Throughout Frank’s (2018) analysis of collective sex and HIV/STI risk, she illuminates a pro-monogamy bias that many researchers—even those who study stigmatized sexualities—appear to hold. Understanding diverse intimate relationships and sexual behaviors is complicated because researchers appear to possess similar stereotypes as the public regarding monogamy. At several points, Frank provides insight (often in the form of direct quotes from original sources) that illustrates the ways in which researchers are overemphasizing the risk associated with collective and multiple-partnered sexual activity. For instance, Frank points out that a small study of swingers (12 participants in total) has been used to justify unwarranted claims, such as “many swingers choose not to use condoms consistently” (Bentzen & Træen, 2014). As Frank points out, a risk-focused approach to sexual health intervention often seeks to identify those who are “in need of intervention,” falsely assuming that swingers are “a ticking time bomb for STIs rather than a set of sexual recreational practices that has been evolving for at least half a century.” Thus, the rose-tinted lens that favors monogamy often subtly creeps into our interpretation of (otherwise straightforward) results. In a similar vein for self-examination recommendations, researchers can question whether their interpretation of results related to sex and the spread of HIV/STIs is overemphasized or overgeneralized.

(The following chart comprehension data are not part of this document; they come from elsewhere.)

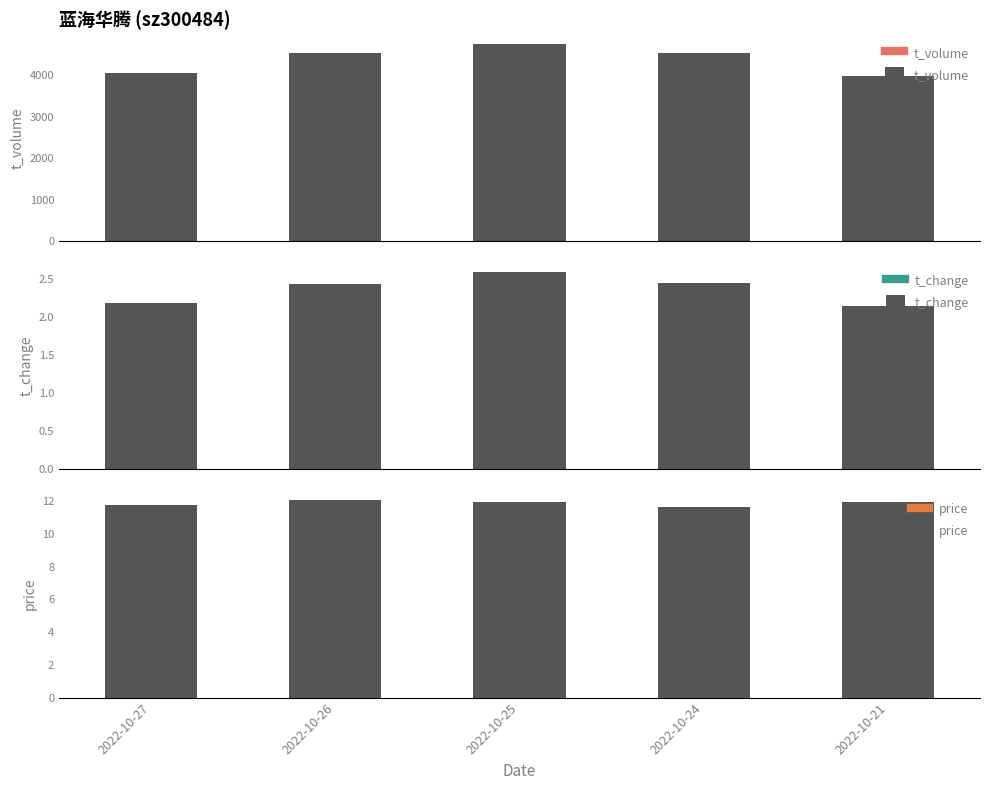

What is the sum of all t_change values?

11.8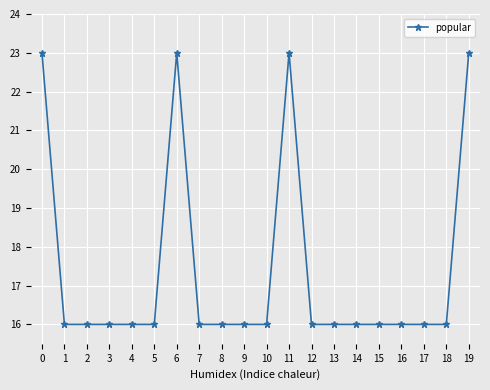

True or false: there are more than 1 points higher than both neighbors.

True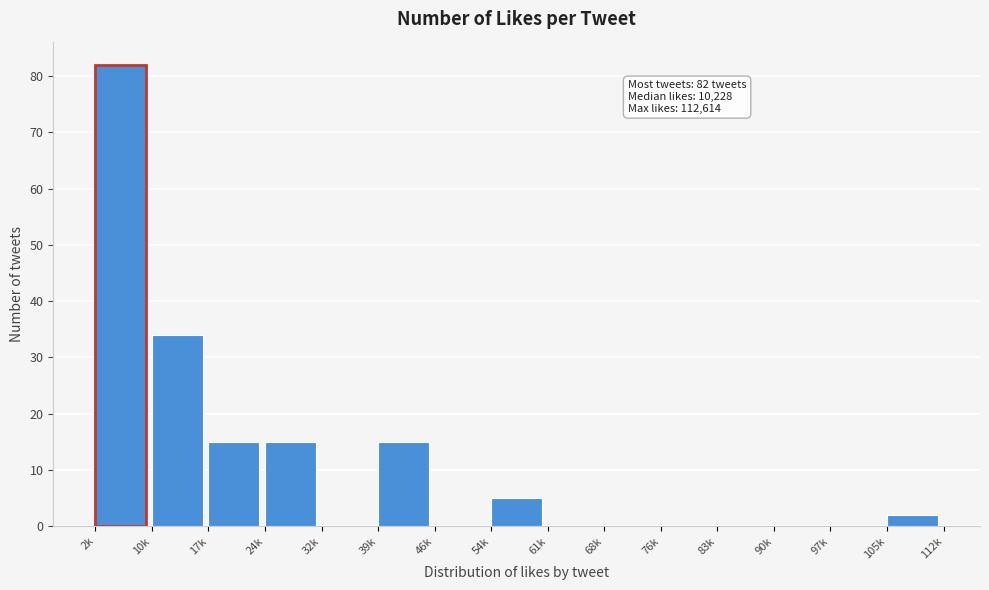

Reading left to right, extract all data points from this chart.

2k=82	10k=34	17k=15	24k=15	32k=0	39k=15	46k=0	54k=5	61k=0	68k=0	76k=0	83k=0	90k=0	97k=0	105k=2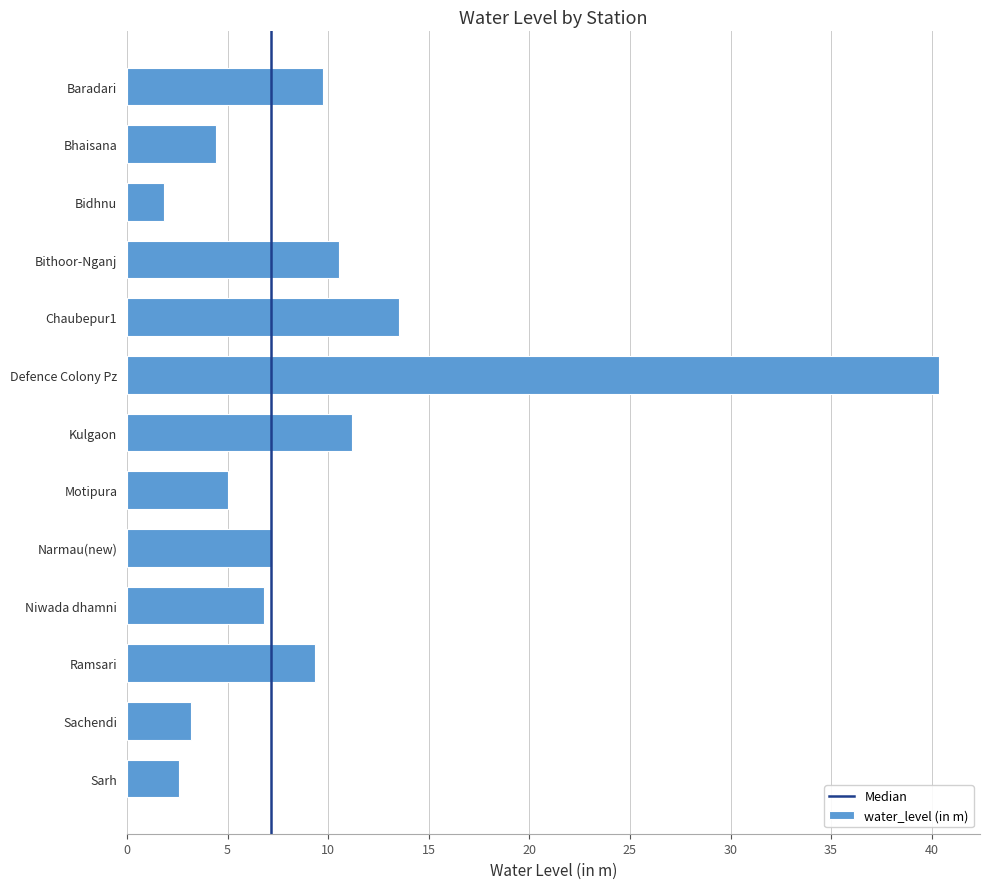

At which category does the chart reach its peak across all series?

Defence Colony Pz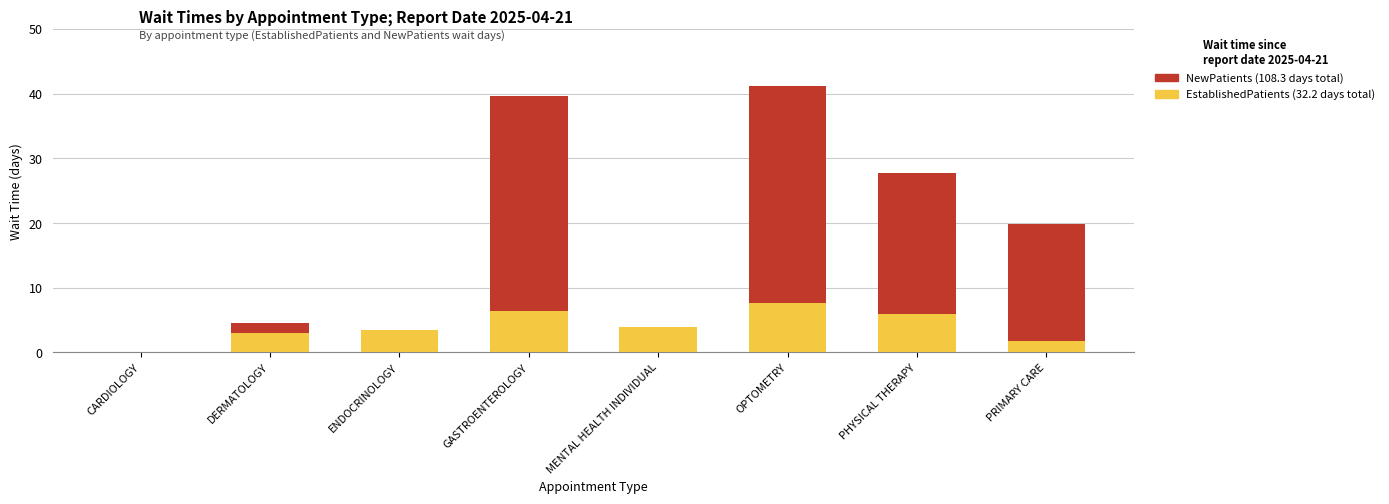

What is the total value across all series at DERMATOLOGY?

4.5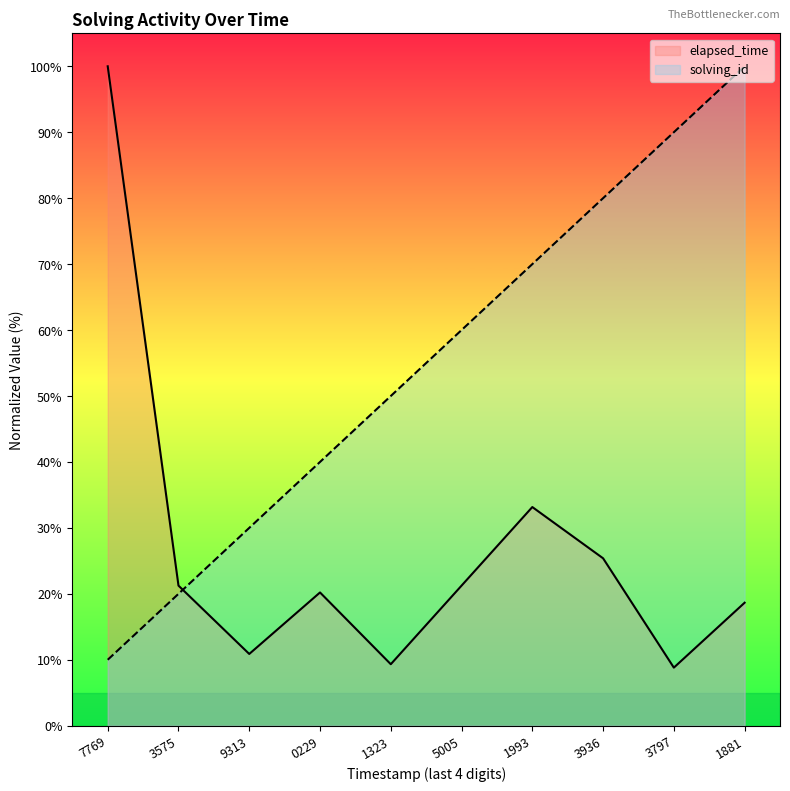

What is the spread (max minus min) of values at 9313?

19.1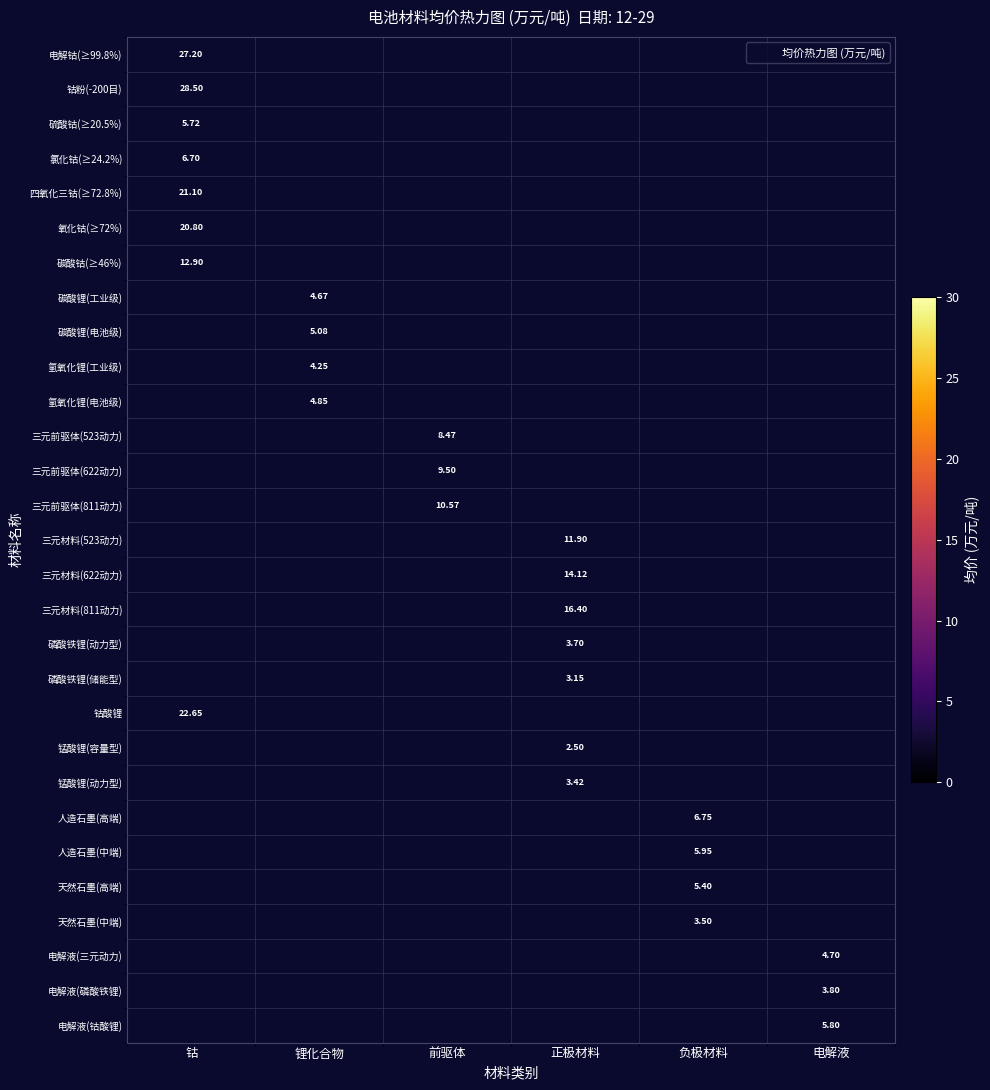

Which category has the highest value in the 锰酸锂(动力型) series?

钴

A pro-monogamy bias—arguably, compulsory given the circumstances—that filters the ways in which researchers overestimate risk associated with collective sex and the spread of HIV/STIs seems undeniable. Building upon Frank’s (2018) inclusive analysis and practical insights, I proposed ways in which feminist praxis could provide a path for researchers to self-examine their scientific practices. Critically examining the ways in which we may be seeking to identify a universalized human sexual experience that does not unintentionally embed a pro-monogamy bias within our research may yield new areas for research on HIV/STI prevention. Or, at the very least, these considerations for self-examination are likely to produce less biased research. In agreement with Frank, the future of HIV/STI prevention research could greatly benefit from focusing on what we can learn from people who navigate sexual health with multiple concurrent partners—and a shift away from a sexual risk-focused paradigm.